_AVAILABLE DATA:_
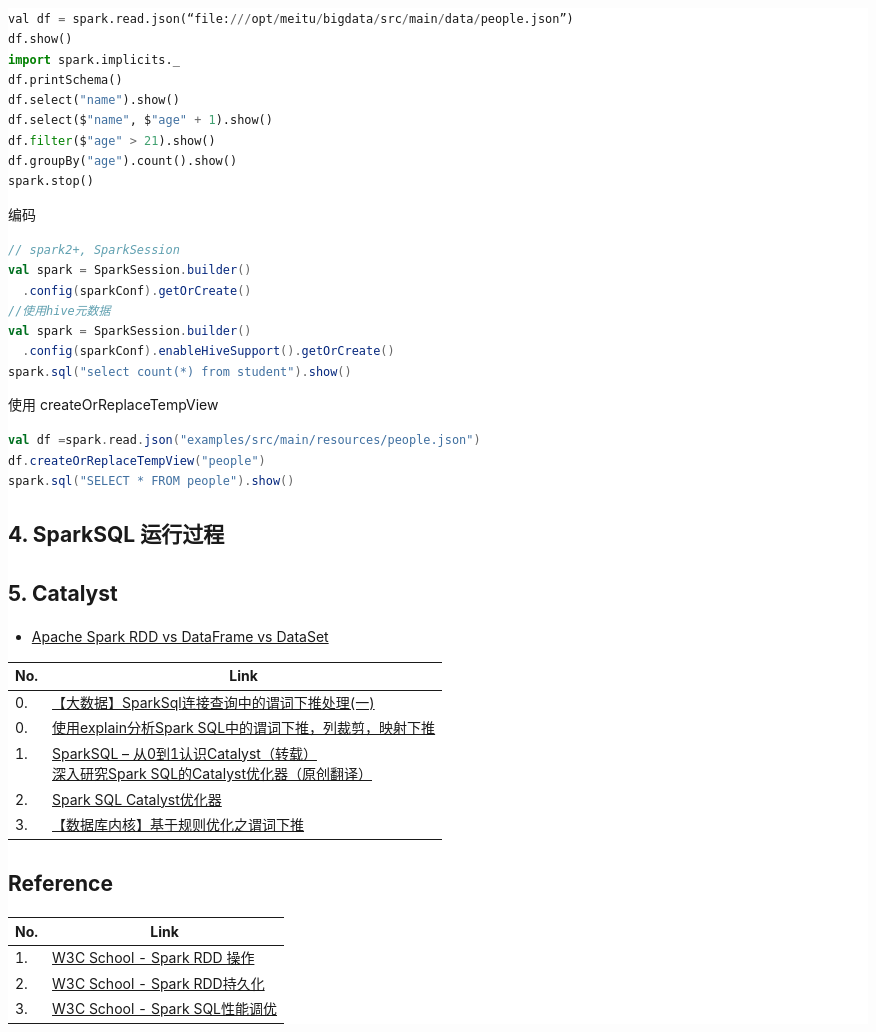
 ```python
val df = spark.read.json(“file:///opt/meitu/bigdata/src/main/data/people.json”)
df.show()
import spark.implicits._
df.printSchema()
df.select("name").show()
df.select($"name", $"age" + 1).show()
df.filter($"age" > 21).show()
df.groupBy("age").count().show()
spark.stop()
```

编码

```scala
// spark2+, SparkSession
val spark = SparkSession.builder()
  .config(sparkConf).getOrCreate()
//使用hive元数据
val spark = SparkSession.builder()
  .config(sparkConf).enableHiveSupport().getOrCreate()
spark.sql("select count(*) from student").show()
```

使用 createOrReplaceTempView

```scala
val df =spark.read.json("examples/src/main/resources/people.json") 
df.createOrReplaceTempView("people") 
spark.sql("SELECT * FROM people").show()
```

## 4. SparkSQL 运行过程

## 5. Catalyst

- [Apache Spark RDD vs DataFrame vs DataSet](https://data-flair.training/blogs/apache-spark-rdd-vs-dataframe-vs-dataset/#:~:text=DataFrame%20%E2%80%93%20A%20DataFrame%20is%20a,table%20in%20a%20relational%20database.)


No. | Link
--- | --- 
0. | [【大数据】SparkSql连接查询中的谓词下推处理(一)](https://juejin.cn/post/6844903849405186055)
0. | [使用explain分析Spark SQL中的谓词下推，列裁剪，映射下推](https://www.jianshu.com/p/5ff225a70510)
1. | [SparkSQL – 从0到1认识Catalyst（转载）](https://www.cnblogs.com/shishanyuan/p/8456250.html) <br> [深入研究Spark SQL的Catalyst优化器（原创翻译）](https://www.cnblogs.com/shishanyuan/p/8455786.html)
2. | [Spark SQL Catalyst优化器](https://www.jianshu.com/p/410c23efb565)
3. | [【数据库内核】基于规则优化之谓词下推](https://blog.csdn.net/Night_ZW/article/details/108338826)

## Reference

No. | Link
--- | --- 
1. | [W3C School - Spark RDD 操作](https://www.w3cschool.cn/spark/toxq9ozt.html)
2. |  [W3C School - Spark RDD持久化](https://www.w3cschool.cn/spark/4ied1ozt.html)
3. |  [W3C School - Spark SQL性能调优](https://www.w3cschool.cn/spark/5ruxnozt.html)
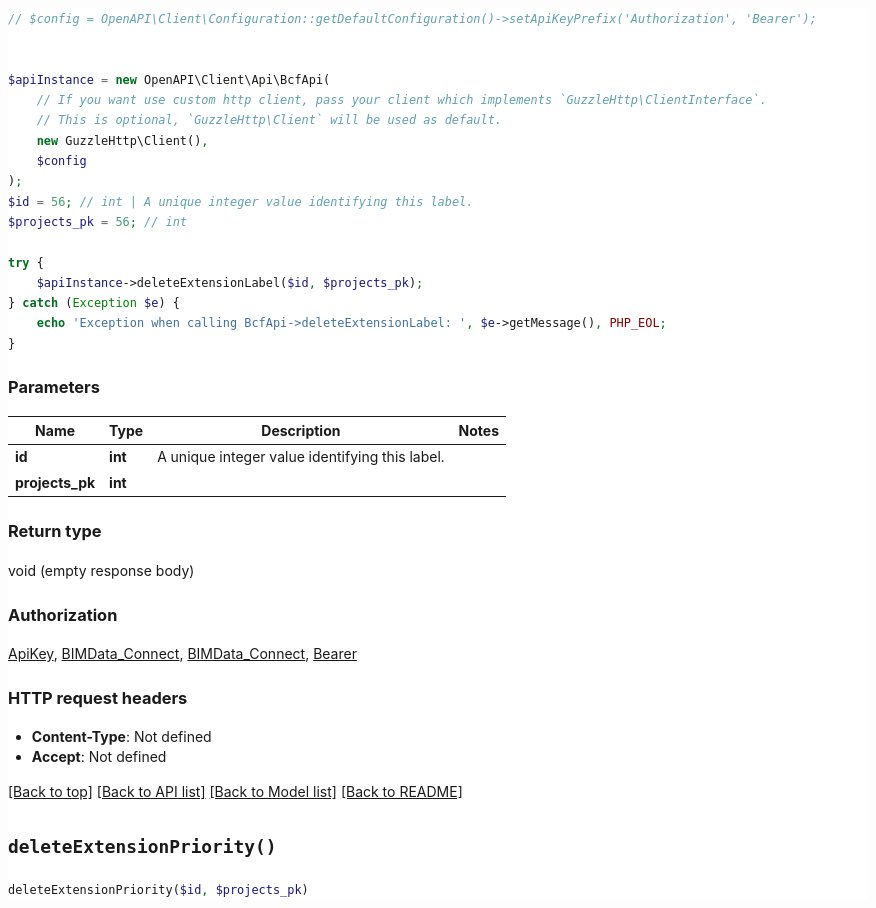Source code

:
 ```php
// $config = OpenAPI\Client\Configuration::getDefaultConfiguration()->setApiKeyPrefix('Authorization', 'Bearer');


$apiInstance = new OpenAPI\Client\Api\BcfApi(
    // If you want use custom http client, pass your client which implements `GuzzleHttp\ClientInterface`.
    // This is optional, `GuzzleHttp\Client` will be used as default.
    new GuzzleHttp\Client(),
    $config
);
$id = 56; // int | A unique integer value identifying this label.
$projects_pk = 56; // int

try {
    $apiInstance->deleteExtensionLabel($id, $projects_pk);
} catch (Exception $e) {
    echo 'Exception when calling BcfApi->deleteExtensionLabel: ', $e->getMessage(), PHP_EOL;
}
```

### Parameters

| Name | Type | Description  | Notes |
| ------------- | ------------- | ------------- | ------------- |
| **id** | **int**| A unique integer value identifying this label. | |
| **projects_pk** | **int**|  | |

### Return type

void (empty response body)

### Authorization

[ApiKey](../../README.md#ApiKey), [BIMData_Connect](../../README.md#BIMData_Connect), [BIMData_Connect](../../README.md#BIMData_Connect), [Bearer](../../README.md#Bearer)

### HTTP request headers

- **Content-Type**: Not defined
- **Accept**: Not defined

[[Back to top]](#) [[Back to API list]](../../README.md#endpoints)
[[Back to Model list]](../../README.md#models)
[[Back to README]](../../README.md)

## `deleteExtensionPriority()`

```php
deleteExtensionPriority($id, $projects_pk)
```
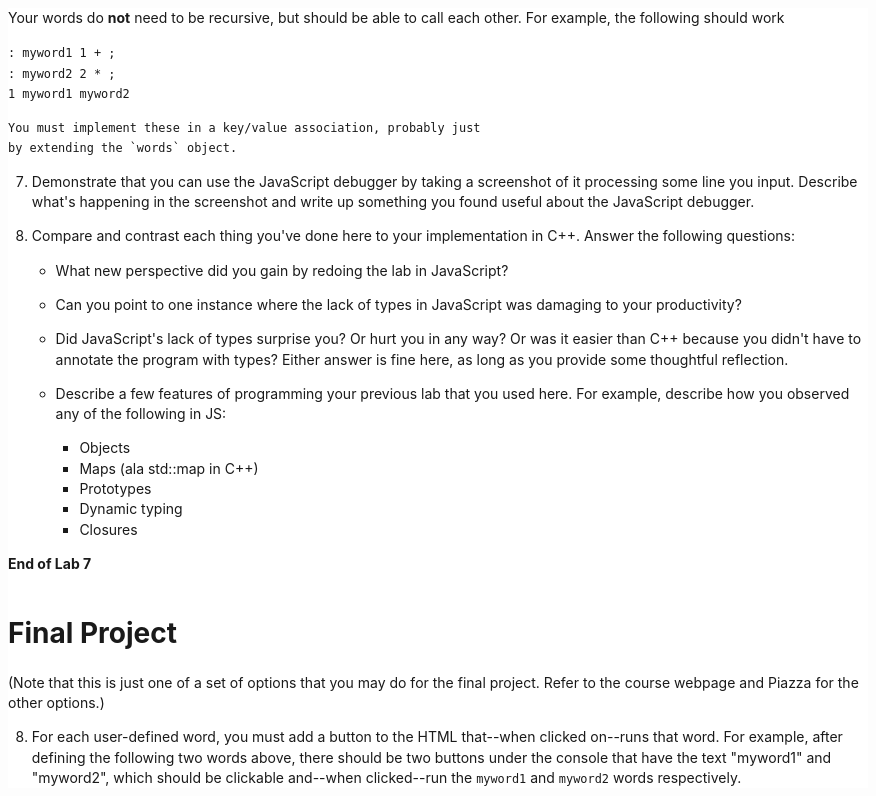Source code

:    Your words do **not** need to be recursive, but should be able to
   call each other. For example, the following should work

```
: myword1 1 + ;
: myword2 2 * ;
1 myword1 myword2
```

    You must implement these in a key/value association, probably just
    by extending the `words` object.

7. Demonstrate that you can use the JavaScript debugger by taking a
   screenshot of it processing some line you input. Describe what's
   happening in the screenshot and write up something you found useful
   about the JavaScript debugger.

8. Compare and contrast each thing you've done here to your
   implementation in C++. Answer the following questions:

   - What new perspective did you gain by redoing the lab in
     JavaScript?

   - Can you point to one instance where the lack of types in
     JavaScript was damaging to your productivity?
   
   - Did JavaScript's lack of types surprise you? Or hurt you in any
     way? Or was it easier than C++ because you didn't have to
     annotate the program with types? Either answer is fine here, as
     long as you provide some thoughtful reflection.

   - Describe a few features of programming your previous lab that you
     used here. For example, describe how you observed any of the
     following in JS:

      - Objects 
      - Maps (ala std::map in C++)
      - Prototypes
      - Dynamic typing
      - Closures

**End of Lab 7**

# Final Project

(Note that this is just one of a set of options that you may do for
the final project. Refer to the course webpage and Piazza for the
other options.)

8. For each user-defined word, you must add a button to the HTML
   that--when clicked on--runs that word. For example, after defining
   the following two words above, there should be two buttons under
   the console that have the text "myword1" and "myword2", which
   should be clickable and--when clicked--run the `myword1` and
   `myword2` words respectively.
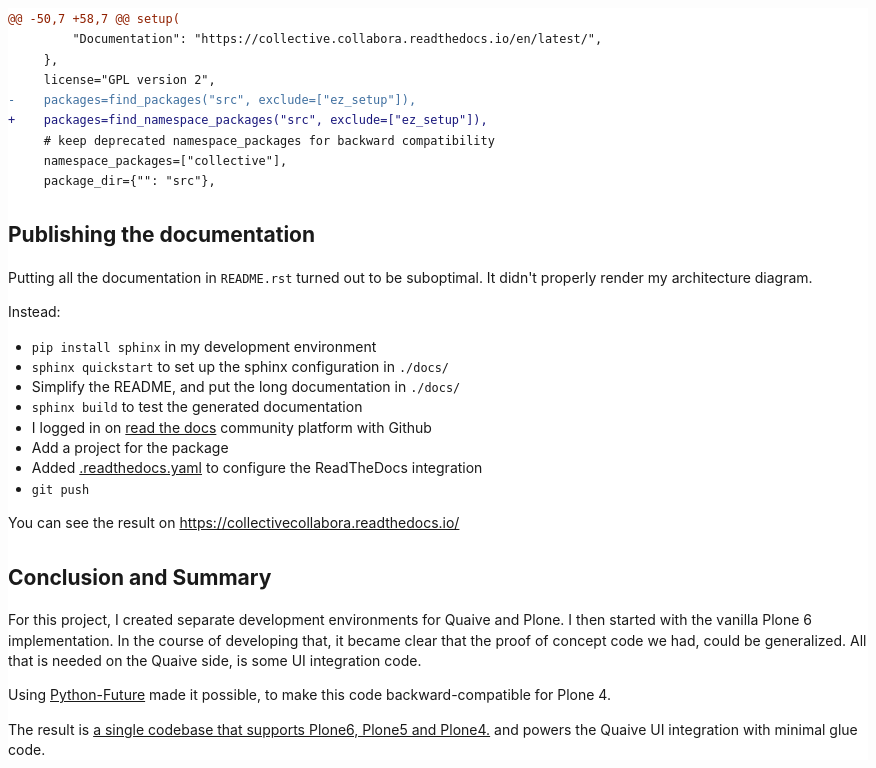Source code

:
 ``` diff
@@ -50,7 +58,7 @@ setup(
         "Documentation": "https://collective.collabora.readthedocs.io/en/latest/",
     },
     license="GPL version 2",
-    packages=find_packages("src", exclude=["ez_setup"]),
+    packages=find_namespace_packages("src", exclude=["ez_setup"]),
     # keep deprecated namespace_packages for backward compatibility
     namespace_packages=["collective"],
     package_dir={"": "src"},
```


## Publishing the documentation

Putting all the documentation in `README.rst` turned out to be suboptimal.
It didn't properly render my architecture diagram.

Instead:
- `pip install sphinx` in my development environment
- `sphinx quickstart` to set up the sphinx configuration in `./docs/`
- Simplify the README, and put the long documentation in `./docs/`
- `sphinx build` to test the generated documentation
- I logged in on [read the docs](https://readsthedocs.com/) community platform with Github
- Add a project for the package
- Added [.readthedocs.yaml](https://github.com/collective/collective.collabora/blob/main/.readthedocs.yaml) to configure the ReadTheDocs integration
- `git push`

You can see the result on https://collectivecollabora.readthedocs.io/


## Conclusion and Summary

For this project, I created separate development environments for Quaive and Plone.
I then started with the vanilla Plone 6 implementation. In the course of developing that,
it became clear that the proof of concept code we had, could be generalized.
All that is needed on the Quaive side, is some UI integration code.

Using [Python-Future](https://python-future.org/) made it possible, to make this code backward-compatible for Plone 4.

The result is [a single codebase that supports Plone6, Plone5 and Plone4.](https://github.com/collective/collective.collabora/tree/main)
and powers the Quaive UI integration with minimal glue code.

_WHAT YOU HAVE TO DO:_
Each line holding "getOrCreate" in the records should be copied out.

_OUTPUT OF THE TASK:_
  .config(sparkConf).getOrCreate()
  .config(sparkConf).enableHiveSupport().getOrCreate()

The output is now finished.